Supplied passage:
HOUSTON (AP) - Officials opened emergency operations centers, moved inmates to prisons deeper inland and passed out sandbags along portions of the Texas coast as Hurricane Dean barreled toward the warm waters of the Gulf of Mexico.
Dean was several days away and its path was still uncertain, but officials weren't taking any chances. Even if the hurricane continues a steady westward course toward Mexico, parts of the already saturated state could be flooded by the storm's outer bands.
East Texas has already had an unusually rainy summer, and the remnants of Tropical Storm Erin caused flooding over the weekend that was blamed for one death in Taylor County and forced about 1,000 people to evacuate homes in Abilene.
As of 8 a.m. EDT Monday, Dean was about 440 miles east of Belize City and was traveling west at near 21 mph, the National Hurricane Center said.
The hurricane had 150 mph sustained winds, and experts said it could intensify to a Category 5 storm, with sustained winds of 156 mph or greater, before slamming into Mexico's Yucatan Peninsula late Monday. A hurricane warning was in effect for the coast of Belize, the Cayman Islands and the Yucatan Peninsula as far north as Cancun.
With Dean on the way, officials in Cameron County, at Texas' southern tip, opened emergency operations centers and urged residents to evacuate ahead of the storm.

Data:
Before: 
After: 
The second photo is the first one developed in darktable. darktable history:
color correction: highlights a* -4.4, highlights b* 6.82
* * *
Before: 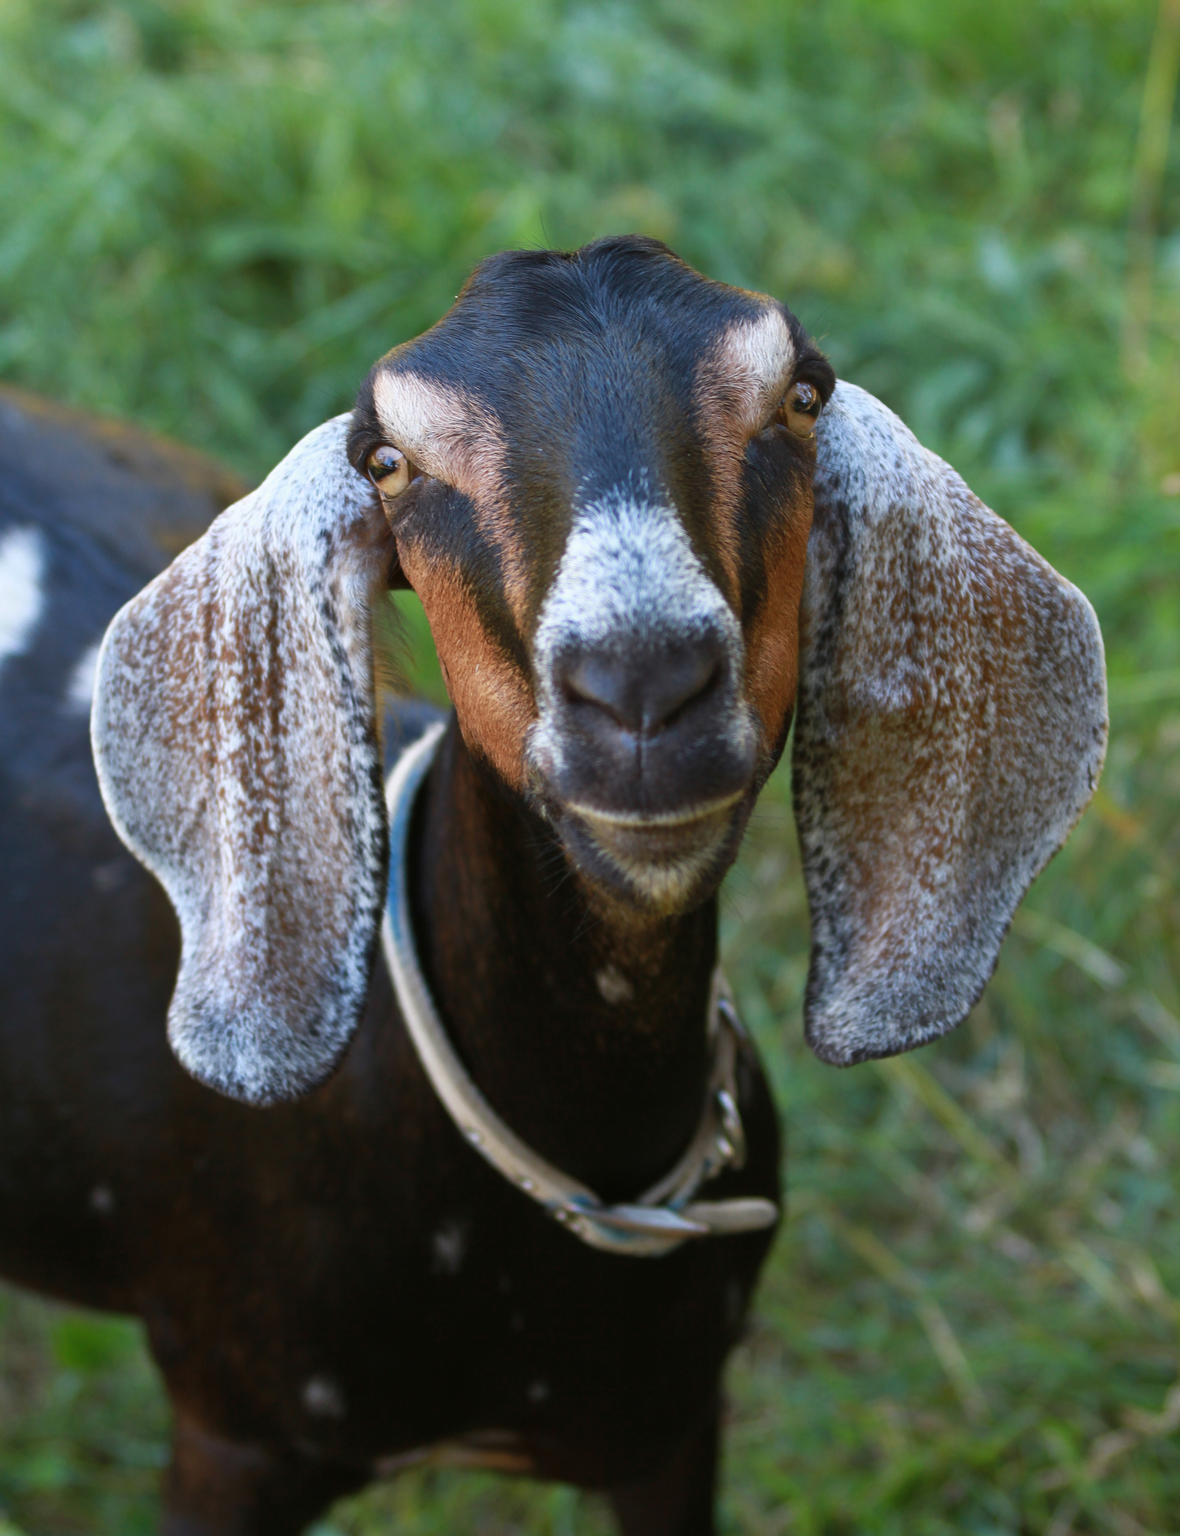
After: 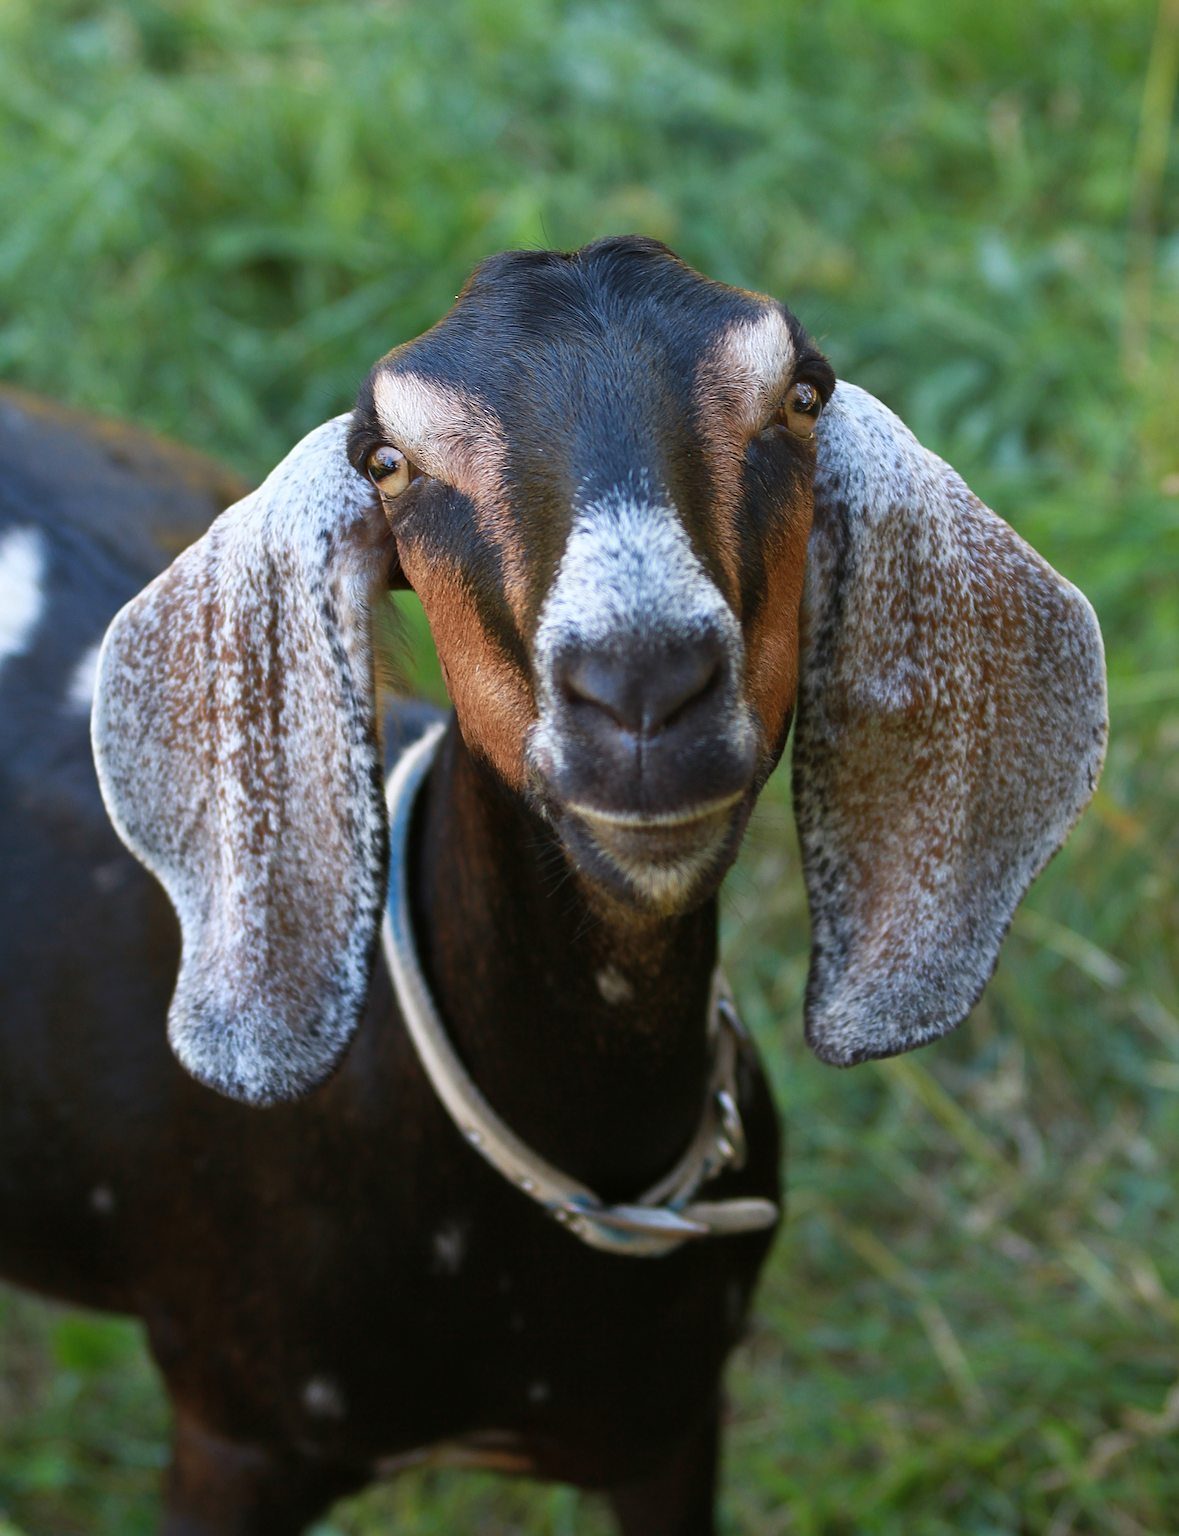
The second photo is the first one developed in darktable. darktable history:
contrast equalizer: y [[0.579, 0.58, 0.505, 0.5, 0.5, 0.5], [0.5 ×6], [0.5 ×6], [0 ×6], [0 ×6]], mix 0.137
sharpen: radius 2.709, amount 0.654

Required actions:
- 1) According to the hurricane article, about how many people were forced to evacuate homes in Abilene?
- 2) Reproduce the hurricane article from "East Texas has" to "north as Cancun.".
- 3) Name every area that the hurricane article says was under a hurricane warning.

The solutions:
- 1) About 1,000 people.

- 2)
East Texas has already had an unusually rainy summer, and the remnants of Tropical Storm Erin caused flooding over the weekend that was blamed for one death in Taylor County and forced about 1,000 people to evacuate homes in Abilene.
As of 8 a.m. EDT Monday, Dean was about 440 miles east of Belize City and was traveling west at near 21 mph, the National Hurricane Center said.
The hurricane had 150 mph sustained winds, and experts said it could intensify to a Category 5 storm, with sustained winds of 156 mph or greater, before slamming into Mexico's Yucatan Peninsula late Monday. A hurricane warning was in effect for the coast of Belize, the Cayman Islands and the Yucatan Peninsula as far north as Cancun.

- 3)
- The coast of Belize
- The Cayman Islands
- The Yucatan Peninsula as far north as Cancun